About Starlight Investments Capital LP
Starlight Capital is an independent asset management firm offering mutual funds, exchange-traded funds, offering memorandum funds and structured products. Our goal is to deliver superior risk adjusted returns to investors through a disciplined investment approach, Focused Business Investing. Starlight Capital is a wholly owned subsidiary of Starlight Investments. Starlight Investments is a privately held, full service, real estate investment and asset management company. The firm manages over $25.0 billion of assets on behalf of institutional joint ventures as well as publicly listed REITs, closed-end funds and investment funds, and is driven by an experienced team of over 300 professionals. Please visit us at www.starlightcapital.com and connect with us on LinkedIn.

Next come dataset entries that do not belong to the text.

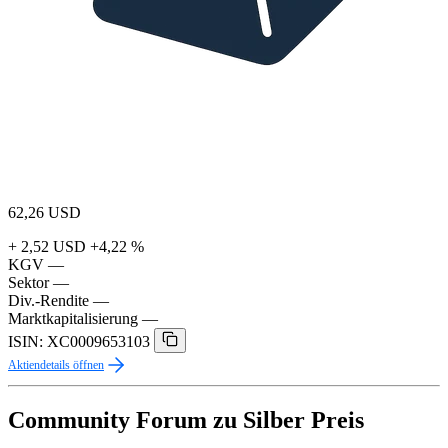
62,26
USD
+ 2,52 USD
+4,22 %
KGV
—
Sektor
—
Div.-Rendite
—
Marktkapitalisierung
—
ISIN: XC0009653103
Aktiendetails öffnen
Community Forum zu Silber Preis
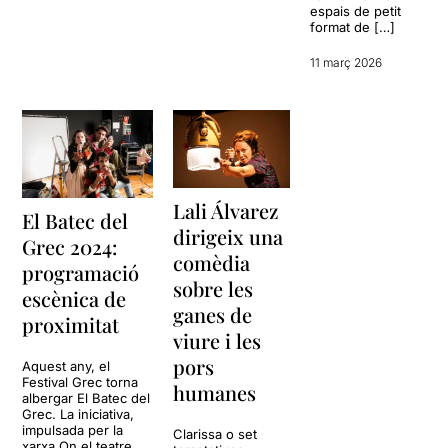
espais de petit
format de […]
11 març 2026
Lali Álvarez
El Batec del
dirigeix una
Grec 2024:
comèdia
programació
sobre les
escènica de
ganes de
proximitat
viure i les
pors
Aquest any, el
Festival Grec torna
humanes
albergar El Batec del
Grec. La iniciativa,
impulsada per la
Clarissa o set
xarxa On el teatre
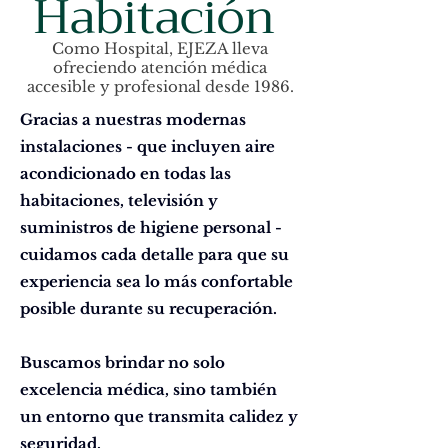
Habitación
Como Hospital, EJEZA lleva
ofreciendo atención médica
accesible y profesional desde 1986.
Gracias a nuestras modernas
instalaciones - que incluyen aire
acondicionado en todas las
habitaciones, televisión y
suministros de higiene personal -
cuidamos cada detalle para que su
experiencia sea lo más confortable
posible durante su recuperación.
Buscamos brindar no solo
excelencia médica, sino también
un entorno que transmita calidez y
seguridad.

For more information, contact:
Chief Executive Officer & Chief Investment Officer
Disclaimer for Forward-Looking Information
This news release includes certain “forward-looking statements” under applicable Canadian securities legislation that are not historical facts. Forward-looking statements involve risks, uncertainties and other factors that could cause actual results, performance, prospects, and opportunities to differ materially from those expressed or implied by such forward-looking statements. Forward-looking statements in this news release include, but are not limited to, statements regarding: consideration to be paid to holders of the Debentures and the holders of Stone Shares, the ceasing of Stone being subject to applicable Canadian securities laws as a reporting issuer, as well as the combined company’s ability to generate continued strong investment performance and clients enjoying the stewardship of a leading independent asset manager. Forward-looking statements are necessarily based on a number of estimates and assumptions that, while considered reasonable, are subject to known and unknown risks, uncertainties and other factors that may cause actual results and future events to differ materially from those expressed or implied by such forward-looking statements. Such factors include, but are not limited to: general business, economic and social uncertainties; litigation, legislative, environmental and other judicial, regulatory, political and competitive developments and other risks outside of Starlight Capital’s control. Although Starlight Capital believes that the assumptions and factors used in preparing the forward-looking statements are reasonable, undue reliance should not be placed on these statements, which only apply as of the date of this news release, and no assurance can be given that such events will occur in the disclosed time frames or at all. Except as required by applicable laws, Starlight Capital disclaims any intention or obligation to update or revise any forward-looking statement, whether as a result of new information, future events, or otherwise.